There was a dubium … a dubium answered … by the CDW under Card. Arinze. It is on record at EWTN.
POSTURE OF THE FAITHFUL FOLLOWING COMMUNION
Congregation for Divine Worship and the Discipline of the Sacraments
Francis Cardinal George, O.M.I., Chairman of the Bishops Committee on the Liturgy, received the following clarification concerning the right interpretation of the “General Instruction of the Roman Missal” on the posture of the faithful from their own reception of Communion until the period of sacred silence after all Communions have been received (at which time they may sit or kneel as they prefer). What is noteworthy is the clarification of the mind (mens) of the Holy See on the uniformity of posture of the faithful.
5 June 2003
Prot. n. 855/03/L
Dubium: In many places, the faithful are accustomed to kneeling or sitting in personal prayer upon returning to their places after individually received Holy Communion during Mass. Is it the intention of the Missale Romanum, editio typica tertia, to forbid this practice?
Responsum: Negative, et ad mentem. The mens is that that the prescription of the Institutio Generalis Missalis Romani, no. 43, is intended, on one hand, to ensure within broad limits a certain uniformity of posture within the congregation for the various parts of the celebration of the Holy Mass, and on the other, to not regulate posture rigidly in such a way that those who wish to kneel or sit would no longer be free.
Francis Cardinal Arinze
NB: This clarification was published in the July 2003 edition of the Newsletter of the Bishops Committee on the Liturgy. [So… it is available in every chancery in these USA.]
“General Instruction of the Roman Missal,” Missale Romanum, 3rd typical edition
43. The faithful should stand from the beginning of the Entrance chant, or while the priest approaches the altar, until the end of the Collect; for the Alleluia chant before the Gospel; while the Gospel itself is proclaimed; during the Profession of Faith and the Prayer of the Faithful; from the invitation, Orate, fratres (Pray, brethren), before the prayer over the offerings until the end of Mass, except at the places indicated below.
They should, however, sit while the readings before the Gospel and the responsorial Psalm are proclaimed and for the homily and while the Preparation of the Gifts at the Offertory is taking place; and, as circumstances allow, they may sit or kneel while the period of sacred silence after Communion is observed.

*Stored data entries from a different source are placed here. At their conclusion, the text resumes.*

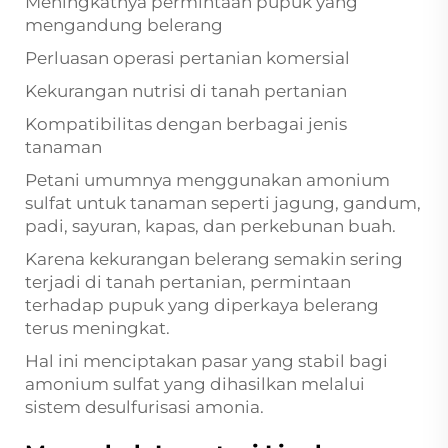
Meningkatnya permintaan pupuk yang
mengandung belerang
Perluasan operasi pertanian komersial
Kekurangan nutrisi di tanah pertanian
Kompatibilitas dengan berbagai jenis
tanaman
Petani umumnya menggunakan amonium
sulfat untuk tanaman seperti jagung, gandum,
padi, sayuran, kapas, dan perkebunan buah.
Karena kekurangan belerang semakin sering
terjadi di tanah pertanian, permintaan
terhadap pupuk yang diperkaya belerang
terus meningkat.
Hal ini menciptakan pasar yang stabil bagi
amonium sulfat yang dihasilkan melalui
sistem desulfurisasi amonia.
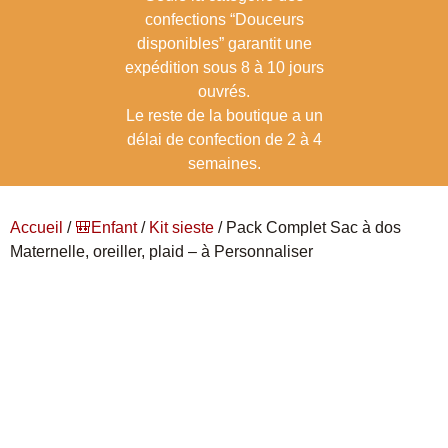
confections “Douceurs
disponibles” garantit une
expédition sous 8 à 10 jours
ouvrés.
Le reste de la boutique a un
délai de confection de 2 à 4
semaines.
Accueil
/
🎒Enfant
/
Kit sieste
/ Pack Complet Sac à dos
Maternelle, oreiller, plaid – à Personnaliser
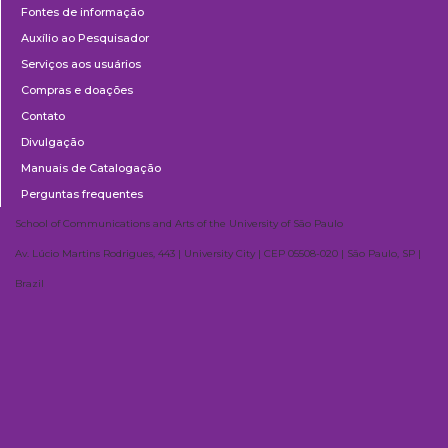
Fontes de informação
Auxílio ao Pesquisador
Serviços aos usuários
Compras e doações
Contato
Divulgação
Manuais de Catalogação
Perguntas frequentes
School of Communications and Arts of the University of São Paulo
Av. Lúcio Martins Rodrigues, 443 | University City | CEP 05508-020 | São Paulo, SP |
Brazil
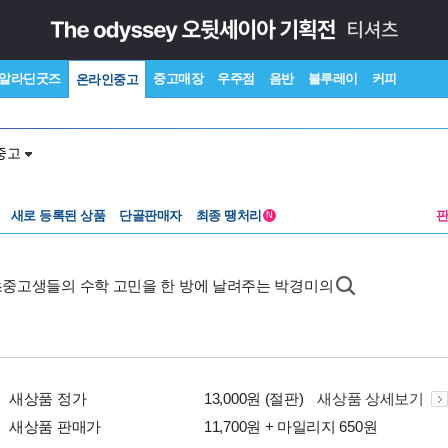
알라딘굿즈
중고매장
우주점
음반
블루레이
커피
온라인중고
중고
새로 등록된 상품
단골판매자
최종 땡처리
N
초중고생들의 수학 고민을 한 방에 날려주는 박경미의
새상품 정가
13,000원 (절판)
새상품 상세보기
새상품 판매가
11,700원 + 마일리지 650원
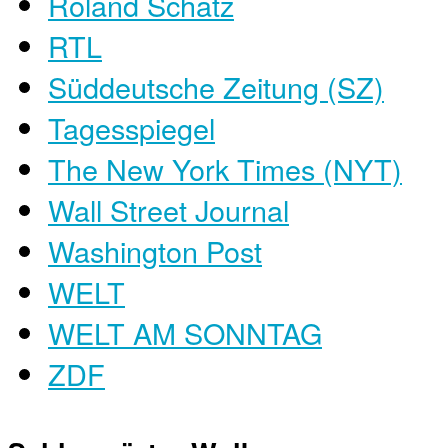
Roland Schatz
RTL
Süddeutsche Zeitung (SZ)
Tagesspiegel
The New York Times (NYT)
Wall Street Journal
Washington Post
WELT
WELT AM SONNTAG
ZDF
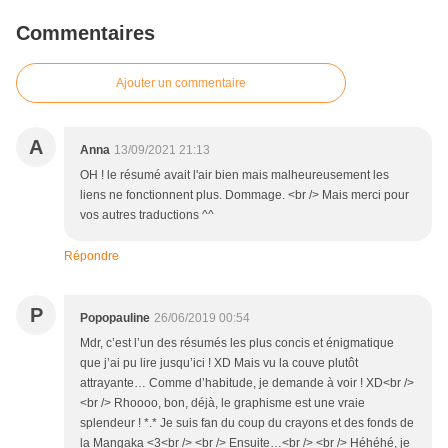
Commentaires
Ajouter un commentaire
A
Anna
13/09/2021 21:13
OH ! le résumé avait l'air bien mais malheureusement les
liens ne fonctionnent plus. Dommage. <br /> Mais merci pour
vos autres traductions ^^
Répondre
P
Popopauline
26/06/2019 00:54
Mdr, c’est l’un des résumés les plus concis et énigmatique
que j’ai pu lire jusqu’ici ! XD Mais vu la couve plutôt
attrayante… Comme d’habitude, je demande à voir ! XD<br />
<br /> Rhoooo, bon, déjà, le graphisme est une vraie
splendeur ! *.* Je suis fan du coup du crayons et des fonds de
la Mangaka <3<br /> <br /> Ensuite…<br /> <br /> Héhéhé, je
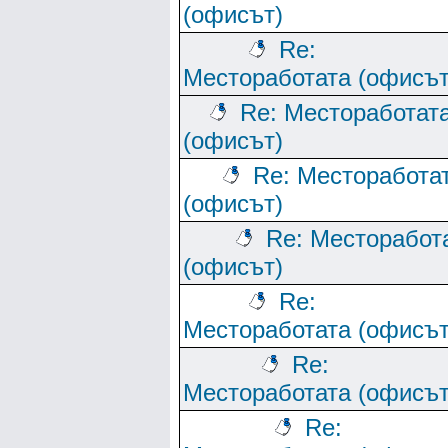
(офисът)
Re:
Местоработата (офисът
Re: Местоработат
(офисът)
Re: Месторабота
(офисът)
Re: Месторабот
(офисът)
Re:
Местоработата (офисът
Re:
Местоработата (офисът
Re:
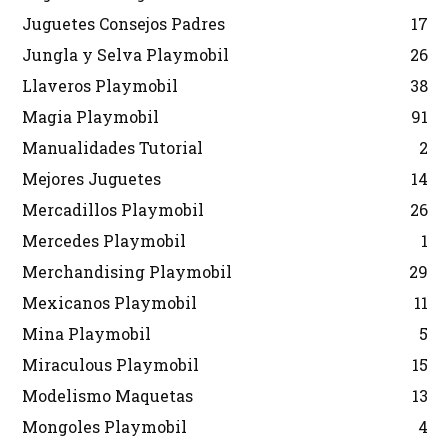
Juguetes Consejos Padres
17
Jungla y Selva Playmobil
26
Llaveros Playmobil
38
Magia Playmobil
91
Manualidades Tutorial
2
Mejores Juguetes
14
Mercadillos Playmobil
26
Mercedes Playmobil
1
Merchandising Playmobil
29
Mexicanos Playmobil
11
Mina Playmobil
5
Miraculous Playmobil
15
Modelismo Maquetas
13
Mongoles Playmobil
4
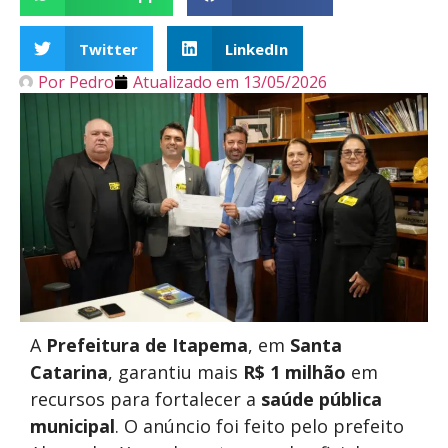
Twitter
LinkedIn
Por
Pedro
Atualizado em
13/05/2026
A
Prefeitura de Itapema
, em
Santa
Catarina
, garantiu mais
R$ 1 milhão
em
recursos para fortalecer a
saúde pública
municipal
. O anúncio foi feito pelo prefeito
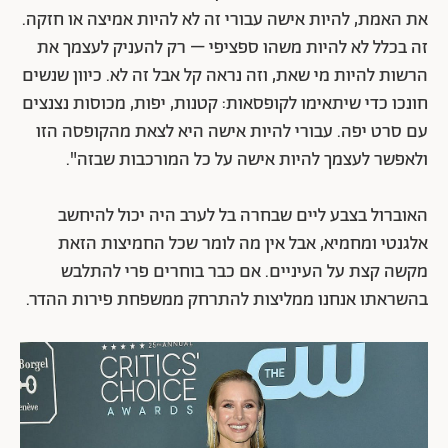
את האמת, להיות אישה עבורי זה לא להיות אמיצה או חזקה.
זה בכלל לא להיות משהו ספציפי – רק להעניק לעצמך את
הרשות להיות מי שאת, וזה נראה קל אבל זה לא. כיוון שנשים
חונכו כדי שיתאימו לקופסאות: קטנות, יפות, מכוסות נצנצים
עם סרט יפה. עבורי להיות אישה היא לצאת מהקופסה הזו
ולאפשר לעצמך להיות אישה על כל המורכבות שבזה".
האוברול בצבע ליים שבחרה בל לערב היה יכול להיחשב
אלגנטי ומחמיא, אבל אין מה לומר שכל החמיצות הזאת
מקשה קצת על העיניים. אם כבר בוחרים פרי להתלבש
בהשראתו אנחנו ממליצות להתרחק ממשפחת פירות ההדר.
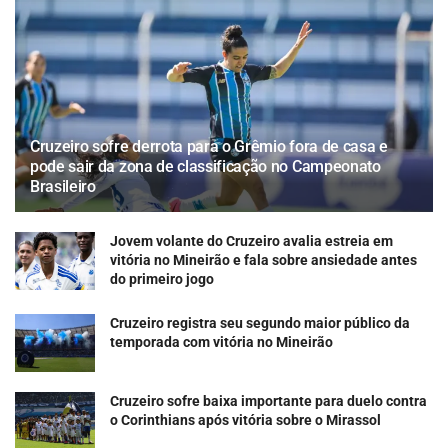
Cruzeiro sofre derrota para o Grêmio fora de casa e
pode sair da zona de classificação no Campeonato
Brasileiro
Jovem volante do Cruzeiro avalia estreia em
vitória no Mineirão e fala sobre ansiedade antes
do primeiro jogo
Cruzeiro registra seu segundo maior público da
temporada com vitória no Mineirão
Cruzeiro sofre baixa importante para duelo contra
o Corinthians após vitória sobre o Mirassol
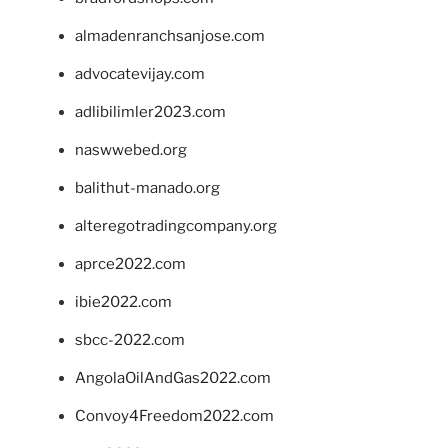
almadenranchsanjose.com
advocatevijay.com
adlibilimler2023.com
naswwebed.org
balithut-manado.org
alteregotradingcompany.org
aprce2022.com
ibie2022.com
sbcc-2022.com
AngolaOilAndGas2022.com
Convoy4Freedom2022.com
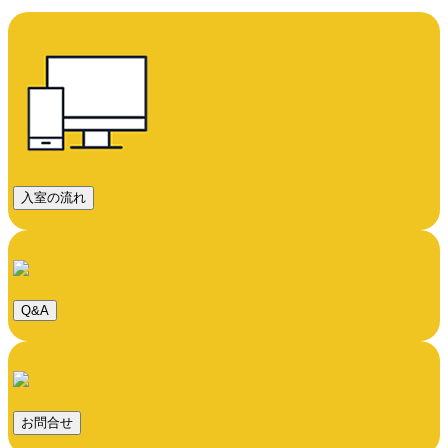
入室の流れ
Q&A
お問合せ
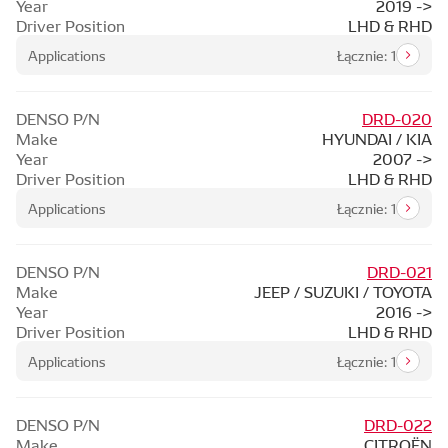
Year
2019 ->
Driver Position
LHD & RHD
Applications
Łącznie: 1
DENSO P/N
DRD-020
Make
HYUNDAI / KIA
Year
2007 ->
Driver Position
LHD & RHD
Applications
Łącznie: 1
DENSO P/N
DRD-021
Make
JEEP / SUZUKI / TOYOTA
Year
2016 ->
Driver Position
LHD & RHD
Applications
Łącznie: 1
DENSO P/N
DRD-022
Make
CITROËN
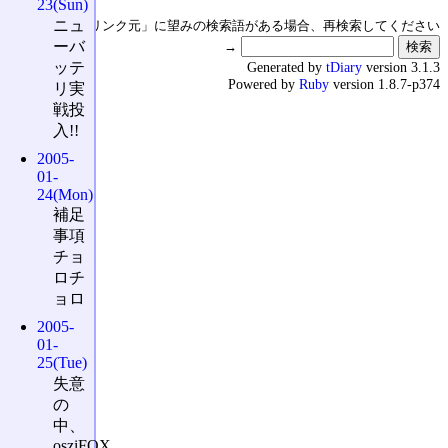
23(Sun)
ニュ
↑の「本日のリンク元」に望みの検索語がある場合、再検索してください
ーバ
→
Generated by
tDiary
version 3.1.3
ッテ
Powered by
Ruby
version 1.8.7-p374
リ実
戦投
入!!
2005-
01-
24(Mon)
補足
事項
チョ
ロチ
ョロ
2005-
01-
25(Tue)
失意
の
中、
osziFOX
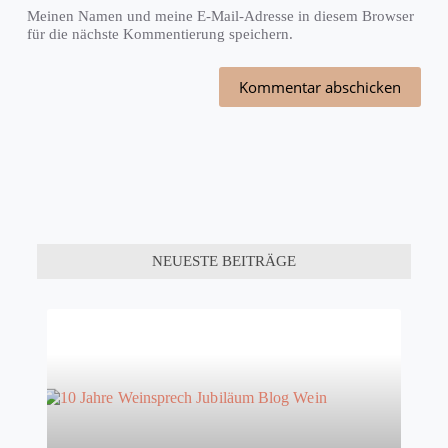
Meinen Namen und meine E-Mail-Adresse in diesem Browser
für die nächste Kommentierung speichern.
Kommentar abschicken
NEUESTE BEITRÄGE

In the dioceses of the United States of America, they should kneel beginning after the singing or recitation of the Sanctus until after the Amen of the Eucharistic Prayer, except when prevented on occasion by reasons of health, lack of space, the large number of people present, or some other good reason. Those who do not kneel ought to make a profound bow when the priest genuflects after the consecration. The faithful kneel after the Agnus Dei unless the Diocesan Bishop determines otherwise.
With a view to a uniformity in gestures and postures during one and the same celebration, the faithful should follow the directions which the deacon, lay minister, or priest gives according to whatever is indicated in the Missal.